Elad Malka, the vice director general at the Ministry of Communications, disagreed. “The minister in charge of public broadcasting is the minister of communications,” he said. “Of course, if there are changes that the minister wants, he needs to go to the Knesset,” Mr. Malka added, referring to Israel’s Parliament.
Even if he lacks the authority to unplug Kan on his own, Mr. Karhi, a former member of the Knesset, has grabbed national attention in Israel because his statements appear to reflect the will of the government. And grabbing attention is one of Mr. Karhi’s specialties.
In February, he denounced critics of the judicial overhaul plan as “erav rav,” an ancient term for demons who pose as Jews and must be killed. In early March, during the Jewish holiday of Purim, he tweeted a message wishing everyone well — except for reservists soldiers opposed to the judicial overhaul, who he said could “go to hell.”
“He has no interest in media,” Mr. Tausig said. “His actions as minister are just political opportunism, a way to demonstrate he’s more extreme than extreme, to serve Netanyahu.”
A spokesman for the Ministry of Communications declined to comment.
Mr. Zaks, the host of “We Are Here!,” has closely followed the drama that has engulfed his employer, but one recent Wednesday afternoon he was more interested on his upcoming interview with the head of the Yiddish Department at Hebrew University.
They discussed how to attract Israel’s ultra Orthodox to evenings of Yiddish theater and literature, a major challenge given that much of the canon is downright irreligious. Reaching the Haredi, or ultra Orthodox, community is important to Mr. Zaks, who was raised in a Lubavitcher community outside Tel Aviv. By the time he was 20, he realized that he was an atheist and left. He spent the next few years discovering popular culture that he had never encountered — television, movies, professional sports.

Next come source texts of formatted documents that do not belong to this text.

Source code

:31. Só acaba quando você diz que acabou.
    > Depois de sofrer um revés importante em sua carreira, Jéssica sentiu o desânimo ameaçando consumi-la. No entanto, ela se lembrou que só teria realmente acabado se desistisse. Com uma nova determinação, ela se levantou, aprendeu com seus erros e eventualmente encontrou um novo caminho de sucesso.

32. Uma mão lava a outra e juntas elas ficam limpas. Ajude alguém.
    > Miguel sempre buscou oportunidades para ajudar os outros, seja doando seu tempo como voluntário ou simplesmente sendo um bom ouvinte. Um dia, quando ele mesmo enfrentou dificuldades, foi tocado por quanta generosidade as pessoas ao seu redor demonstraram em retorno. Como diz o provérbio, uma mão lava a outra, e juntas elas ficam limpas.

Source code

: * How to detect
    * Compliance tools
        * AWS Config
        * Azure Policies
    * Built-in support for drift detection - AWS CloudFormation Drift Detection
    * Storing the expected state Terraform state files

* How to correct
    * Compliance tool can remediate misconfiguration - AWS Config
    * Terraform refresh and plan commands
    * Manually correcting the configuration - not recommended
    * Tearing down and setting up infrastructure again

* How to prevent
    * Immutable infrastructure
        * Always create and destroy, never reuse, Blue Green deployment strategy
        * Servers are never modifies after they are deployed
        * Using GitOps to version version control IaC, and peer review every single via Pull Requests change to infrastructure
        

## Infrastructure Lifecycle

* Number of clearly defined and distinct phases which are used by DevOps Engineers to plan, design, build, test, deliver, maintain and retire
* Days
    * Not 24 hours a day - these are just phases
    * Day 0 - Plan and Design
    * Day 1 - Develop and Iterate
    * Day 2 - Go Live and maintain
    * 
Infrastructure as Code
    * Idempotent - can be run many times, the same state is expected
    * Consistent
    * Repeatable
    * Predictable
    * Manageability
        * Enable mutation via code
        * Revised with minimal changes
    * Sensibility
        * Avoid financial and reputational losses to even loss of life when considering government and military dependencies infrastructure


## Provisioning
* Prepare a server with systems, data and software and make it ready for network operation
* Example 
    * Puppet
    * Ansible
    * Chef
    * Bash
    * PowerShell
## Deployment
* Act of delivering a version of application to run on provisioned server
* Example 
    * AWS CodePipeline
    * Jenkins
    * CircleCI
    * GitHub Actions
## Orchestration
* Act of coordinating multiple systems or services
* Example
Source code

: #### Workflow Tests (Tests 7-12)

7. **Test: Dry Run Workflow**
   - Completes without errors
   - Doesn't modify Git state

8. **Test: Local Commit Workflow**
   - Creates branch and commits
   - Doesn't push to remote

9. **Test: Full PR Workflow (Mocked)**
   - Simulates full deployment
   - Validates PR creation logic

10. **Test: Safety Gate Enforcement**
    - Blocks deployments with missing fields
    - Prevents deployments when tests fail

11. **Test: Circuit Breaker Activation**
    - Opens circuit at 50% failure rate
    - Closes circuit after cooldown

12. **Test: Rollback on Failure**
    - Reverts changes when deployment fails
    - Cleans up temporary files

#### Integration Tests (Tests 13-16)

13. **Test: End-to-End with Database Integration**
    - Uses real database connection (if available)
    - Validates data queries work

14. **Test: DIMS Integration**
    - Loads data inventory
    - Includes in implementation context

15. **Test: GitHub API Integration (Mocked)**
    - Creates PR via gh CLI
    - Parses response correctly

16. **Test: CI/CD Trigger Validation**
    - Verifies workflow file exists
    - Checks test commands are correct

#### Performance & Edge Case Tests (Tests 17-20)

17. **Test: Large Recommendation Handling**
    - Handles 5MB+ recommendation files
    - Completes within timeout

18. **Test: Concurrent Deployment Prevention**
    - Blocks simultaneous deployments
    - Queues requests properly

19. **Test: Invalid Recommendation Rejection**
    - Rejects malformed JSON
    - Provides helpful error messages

“I knew about radio because it was on all day at home,” he said. “That was it.”
The biggest group of Yiddish speakers in Israel are Haredi, but he assumes they are a tiny percent of the audience for “We Are Here!” because it’s a secular show. He knows, however, that every year a few thousand exit the ultra Orthodox community and he’s happy to offer them some connection to the world they have left behind.
“It’s like being an émigré and reading a newspaper in the language you were raised in,” he said. “I don’t love the place that I left, but I love Yiddish. It’s a heritage that we have to keep.”